» RECORDS TO USE:
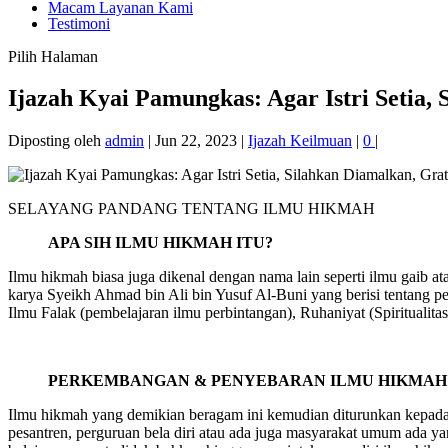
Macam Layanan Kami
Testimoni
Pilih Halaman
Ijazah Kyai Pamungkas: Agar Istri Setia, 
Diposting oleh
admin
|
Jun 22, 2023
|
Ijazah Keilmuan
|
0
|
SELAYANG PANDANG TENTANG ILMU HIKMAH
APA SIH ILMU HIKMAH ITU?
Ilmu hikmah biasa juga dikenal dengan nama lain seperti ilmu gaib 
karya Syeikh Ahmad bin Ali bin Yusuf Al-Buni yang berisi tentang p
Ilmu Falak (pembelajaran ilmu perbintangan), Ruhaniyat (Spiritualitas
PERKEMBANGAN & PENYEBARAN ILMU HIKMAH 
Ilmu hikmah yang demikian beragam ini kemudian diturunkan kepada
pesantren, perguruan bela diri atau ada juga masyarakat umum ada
...
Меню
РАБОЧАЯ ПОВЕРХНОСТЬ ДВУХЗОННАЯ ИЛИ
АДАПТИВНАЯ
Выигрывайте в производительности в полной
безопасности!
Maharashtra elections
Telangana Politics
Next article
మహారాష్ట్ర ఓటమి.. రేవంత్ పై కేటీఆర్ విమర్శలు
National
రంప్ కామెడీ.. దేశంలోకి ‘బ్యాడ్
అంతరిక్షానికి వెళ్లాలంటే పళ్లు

» ABOUT THIS EXERCISE:
Wherever the string "Ijazah" appears in the entries above, return the line it appears on.

» SOLUTION BELOW:
Ijazah Kyai Pamungkas: Agar Istri Setia, 
Ijazah Keilmuan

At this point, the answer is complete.